Undercover at UPMC Mercy

If you were wondering why I did not write a blog entry last Friday it was because I was previously indisposed having emergency surgery.

It started Tuesday night with slight discomfort in the abdominal area that I falsely credited to my large intestines. By Thursday afternoon, I was in such continual discomfort that I asked Steve to walk with me to the Urgi-Care Center at SouthSide Hospital.

I was seen quickly, told that the source of the pain might be my gallbladder and the next step was to have an x-ray and/or a sonogram, neither of which was available at this UPMC location. I could go to the hospital of my choice and if it was my gallbladder, I would need a general surgeon.

In my East End days, I would have gone directly to Shadyside, which I know like the back of my hand. My primary care doctor is at Montifiore but do I need her at this point and do they even still admitted there?

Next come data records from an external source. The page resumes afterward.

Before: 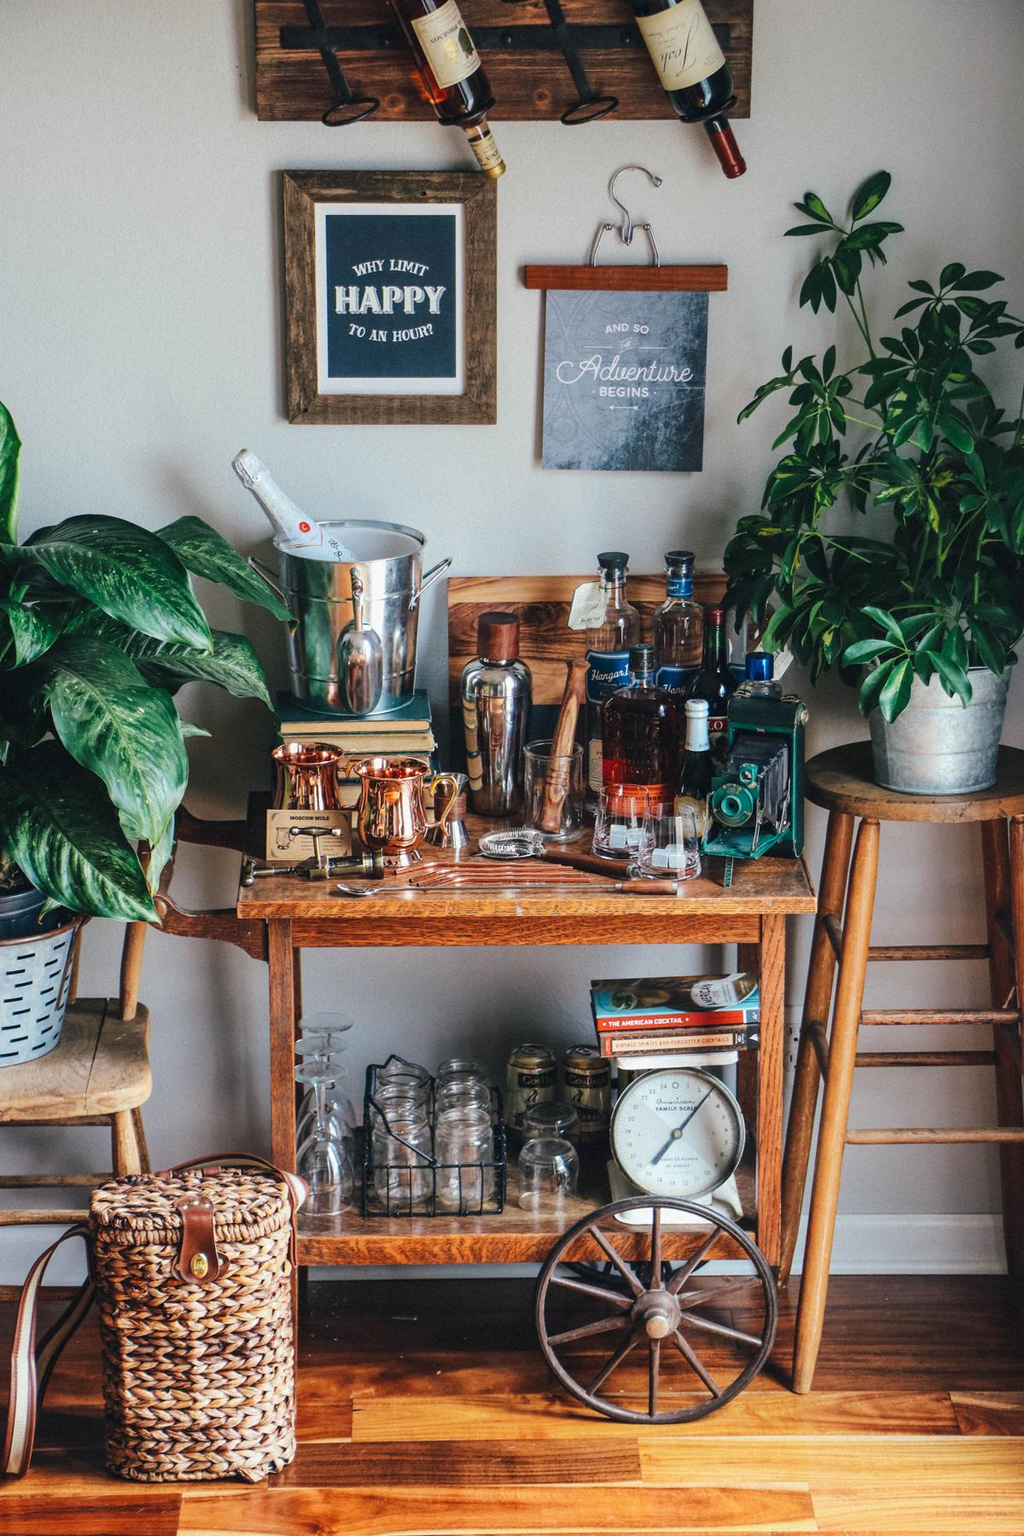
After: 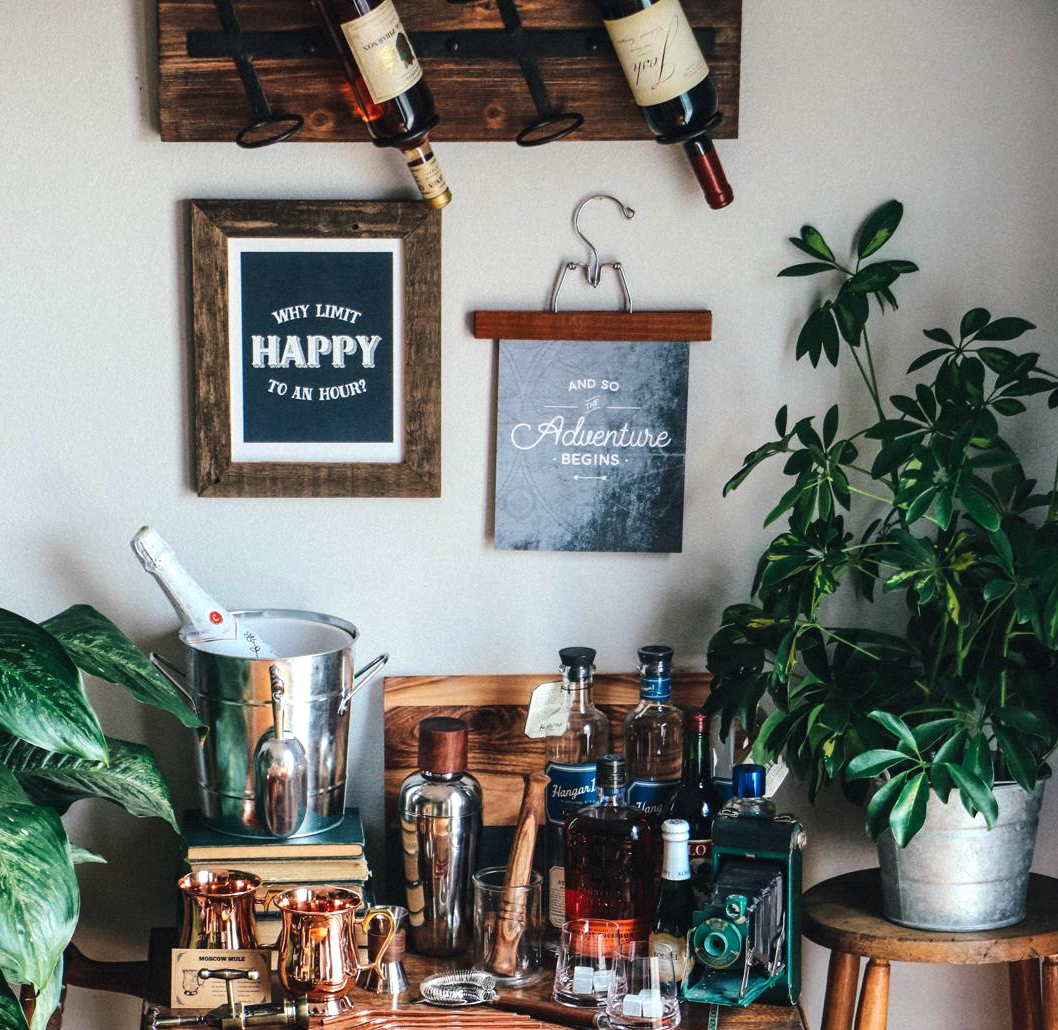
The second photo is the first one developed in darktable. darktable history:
crop and rotate: left 11.812%, bottom 42.776%
tone equalizer: -8 EV -0.417 EV, -7 EV -0.389 EV, -6 EV -0.333 EV, -5 EV -0.222 EV, -3 EV 0.222 EV, -2 EV 0.333 EV, -1 EV 0.389 EV, +0 EV 0.417 EV, edges refinement/feathering 500, mask exposure compensation -1.57 EV, preserve details no
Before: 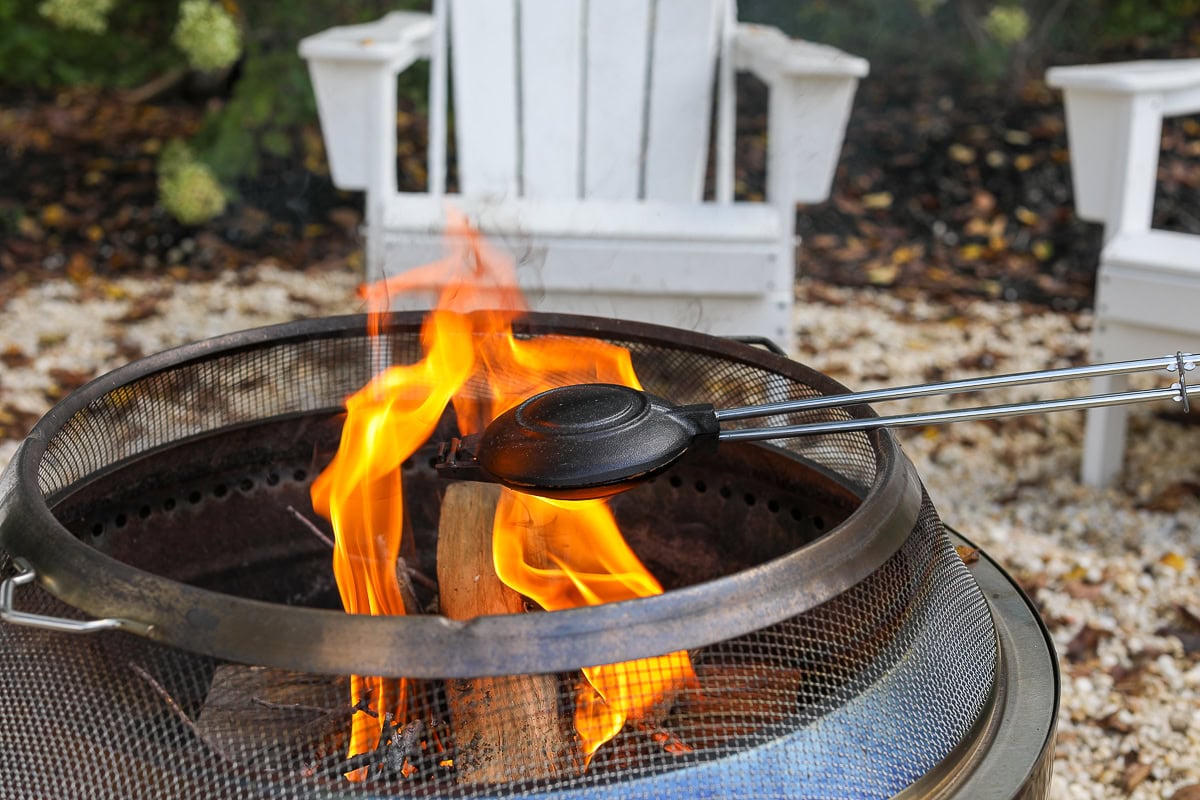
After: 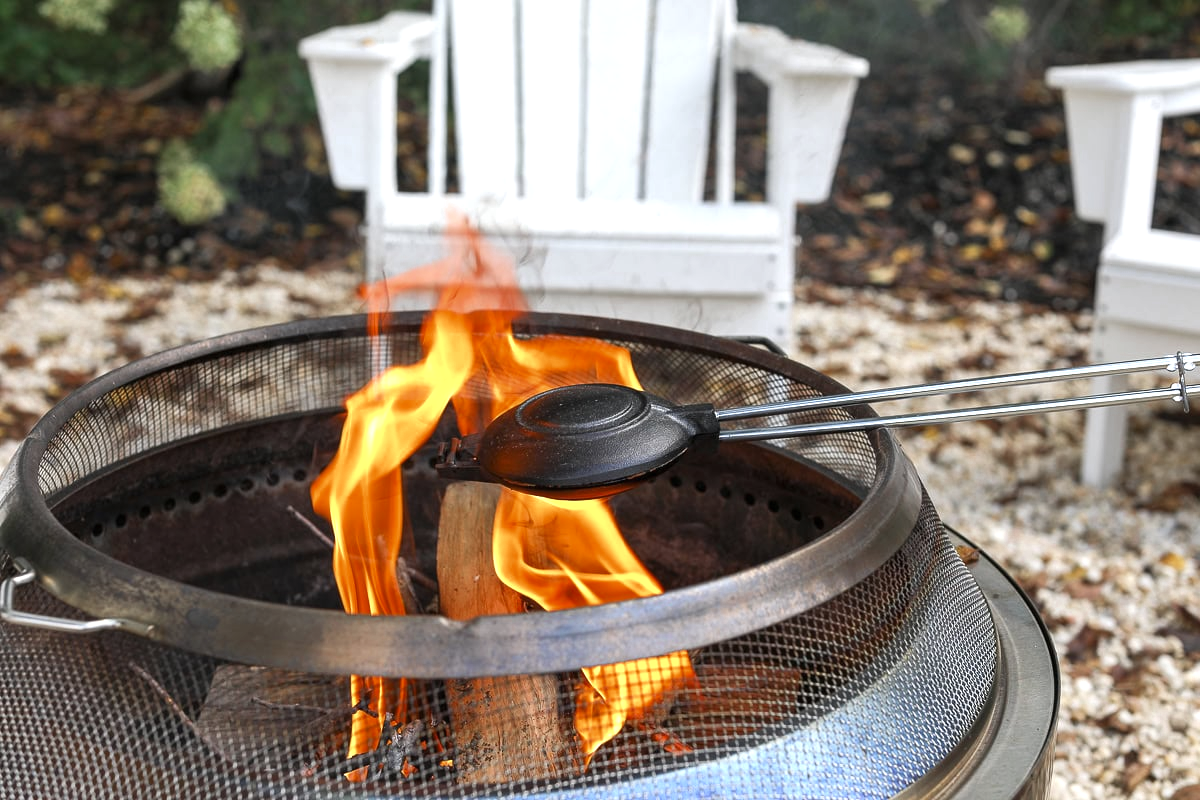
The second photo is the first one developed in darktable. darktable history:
color zones: curves: ch0 [(0, 0.5) (0.125, 0.4) (0.25, 0.5) (0.375, 0.4) (0.5, 0.4) (0.625, 0.6) (0.75, 0.6) (0.875, 0.5)]; ch1 [(0, 0.35) (0.125, 0.45) (0.25, 0.35) (0.375, 0.35) (0.5, 0.35) (0.625, 0.35) (0.75, 0.45) (0.875, 0.35)]; ch2 [(0, 0.6) (0.125, 0.5) (0.25, 0.5) (0.375, 0.6) (0.5, 0.6) (0.625, 0.5) (0.75, 0.5) (0.875, 0.5)]
exposure: black level correction 0, exposure 0.499 EV, compensate exposure bias true, compensate highlight preservation false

I consider Magee, the home of my GI doctor and all of my cancer care, but the thought of going into an emergency room with laboring women has no appeal and so I finally opt for Mercy because of its proximity and my increasingly unbearable pain.

Mercy is an overflowing buzz of activity. (They share every other trauma with Presby and in addition, are the UPMC regional burn center.) In order to be seen in a timely fashion, I am placed in a bed stationed in the hallway of the emergency area, given an IV and introduced to my new best friend, Dilaudid. What a relief! By 8:00pm after all of the appropriate tests, scans and x-rays, I am on the surgical floor, scheduled for a Cholecystectomy, aka removal of my gallbladder.

The Sisters of Mercy established the Mercy Hospital of Pittsburgh in 1847. When it merged with UPMC at the beginning of 2008, it vowed to keep its Catholic mission and core values and that they have done, crosses on each door, volunteers offering prayer and a staff that treats their work as if it is their ministry. In addition, in this holiday season, there was Christmas talk and holiday wishes at every juncture.

When the Priest offering prayer discovered I was Jewish, he returned a couple of hours later with a Refuah Sheleymah– Prayers for Healing booklet which ended with this Birkat Hagomel Recoveryblessing for a Jew to recite after emerging safely from a situation of danger:

Baruch Atah Adonai Eloheinu Melech Ha’olam, hagomel li-chayavim tovot shegamalni kol tov.

Blessed are You, Our Healer, Who bestows goodness upon the accountable; Who has bestowed every goodness upon me.

Merry Christmas to the Mercy community. You do great work!

4 Thoughts

  1. Jim says:

    I’m guessing it’s a relief to end 2012 without that stomach pain and to know what was causing it.
    From CA, I’m wishing Steve and you a wonderful, healthy new year!
    PS: Grace is sitting here with me and is excited to see you…the creator of her favorite quilt!

  2. Sarah says:

    I like that the priest brought you a Jewish prayer. Take care of yourself.

  3. Maxine says:

    Best wishes from sunny Atlanta,GA………thinking of you and wishing you well!

  4. phyllis says:

    Love seeing you wrapped and smiling in your cozy quilt. It is no surprise to me that all prayers, from all faiths ,for your healing is showering on you. Keep smiling and healing.